The sight of a worried and suffering child is not easy to bear - therefore, it is a strong temptation to comfort and divert attention. However, if a child is angry at the teacher, regrets about a lost match or sad after losing a beloved toy, attempts to change the topic can only bring a short-term effect. The child will bypass an important lesson of confrontation with his own emotions. Relief will not bring a consolation attempt ("Everything will be fine"), which does not really solve the problem. Nothing gives a rational explanation of the situation, which, however, does not help to cope with emotions.

The world from a 1 m perspective

The adult's perspective also creates the temptation to judge the situation and behavior of the child - "You will understand when you are older". Sometimes it is easy to forget that perceiving the world through the eyes of someone measuring a little more than 1 meter differs significantly from the look of an adult person - therefore a good dialogue should assume an attempt to adopt the child's perspective and enter into his role for a moment.

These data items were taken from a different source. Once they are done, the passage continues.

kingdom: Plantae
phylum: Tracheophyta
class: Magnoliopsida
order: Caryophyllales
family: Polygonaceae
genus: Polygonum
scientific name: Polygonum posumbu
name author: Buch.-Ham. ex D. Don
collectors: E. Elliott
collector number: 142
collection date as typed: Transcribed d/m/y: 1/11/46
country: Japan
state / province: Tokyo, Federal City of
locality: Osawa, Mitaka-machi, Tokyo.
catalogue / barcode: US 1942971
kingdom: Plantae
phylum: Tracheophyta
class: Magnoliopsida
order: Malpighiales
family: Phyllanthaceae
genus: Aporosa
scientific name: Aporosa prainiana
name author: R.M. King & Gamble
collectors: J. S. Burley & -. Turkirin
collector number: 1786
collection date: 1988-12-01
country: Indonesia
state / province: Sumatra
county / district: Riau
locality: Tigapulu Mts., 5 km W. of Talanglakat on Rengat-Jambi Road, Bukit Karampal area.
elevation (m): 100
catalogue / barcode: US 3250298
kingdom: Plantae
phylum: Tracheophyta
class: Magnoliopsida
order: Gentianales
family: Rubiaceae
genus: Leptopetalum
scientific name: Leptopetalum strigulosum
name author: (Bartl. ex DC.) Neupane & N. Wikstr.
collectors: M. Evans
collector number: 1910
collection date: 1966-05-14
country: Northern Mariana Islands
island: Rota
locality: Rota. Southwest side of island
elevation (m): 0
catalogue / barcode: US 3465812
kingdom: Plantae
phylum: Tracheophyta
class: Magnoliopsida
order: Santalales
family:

Good messagesHow to achieve it? How to replace ineffective messages and complement your relationship with your child for a dialogue based on mindfulness and empathy?First of all, it's worth using techniques related to active listening, which make the interlocutor feel and listen. During the conversation with the child, a good start will be to make eye contact - adjusting the position to the child's growth should facilitate looking in the eye. To see how important it is for the conversation, just sit on the floor and try to lead a serious conversation with someone standing above us. Nobody would feel comfortable. When you can freely look at the other person, a sense of respect and trust is strengthened. Your child will certainly feel engaged when you express interest, following the story - asking about some aspects, asking specific questions and encouraging to develop threads ("How do you think, how did this happen?", "Will you tell me more about this?") .Paraphrase - the queen of careful listeningIt is worth repeating in brief the statement of the child, making sure that it was well understood - "So you say that ..." - this will avoid misunderstandings. An important element of the dialogue with the child is to reflect his feelings - naming emotions that are associated with the experienced situation and an attempt to describe why the child feels in a certain way ("Are you disappointed, because Kasia did not invite you to the party?"). Help in naming feelings will positively influence the development of the child's emotional dictionary, thanks to which it will gradually "tame" your emotions. Such a tool will be especially useful when it will experience strong and sometimes difficult emotions. It will help the child to open himself to further dialogue and can be a great introduction to understanding the behavior of oneself and others - to develop emotional intelligence.Using of the above-mentioned techniques requires from parents a lot of courage and confidence that the child is competent enough to solve their problems and that he has the right to experience all kinds of emotions - also those that seem too difficult for a child's age. However, the reward for the effort is priceless - agreement in relation to the child and mutual openness.

 

Mindfulness is the most important thing

Messages directed to the child shape its development. What counts is awareness and mindfulness, but it is also worth remembering that, as toxicology says - the dose determines the harmfulness of the substance. So, there are no occasional cases of so-called language of non-acceptance treat as a parental failure. A single situation will not immediately mean that the child will have problems with self-assessment or difficulties at school. However, it is worth carefully analyzing the approach to conversations with the youngest. That this building a good agreement will become a standard of everyday communication. In this way, the conversation will become more satisfying for both sides.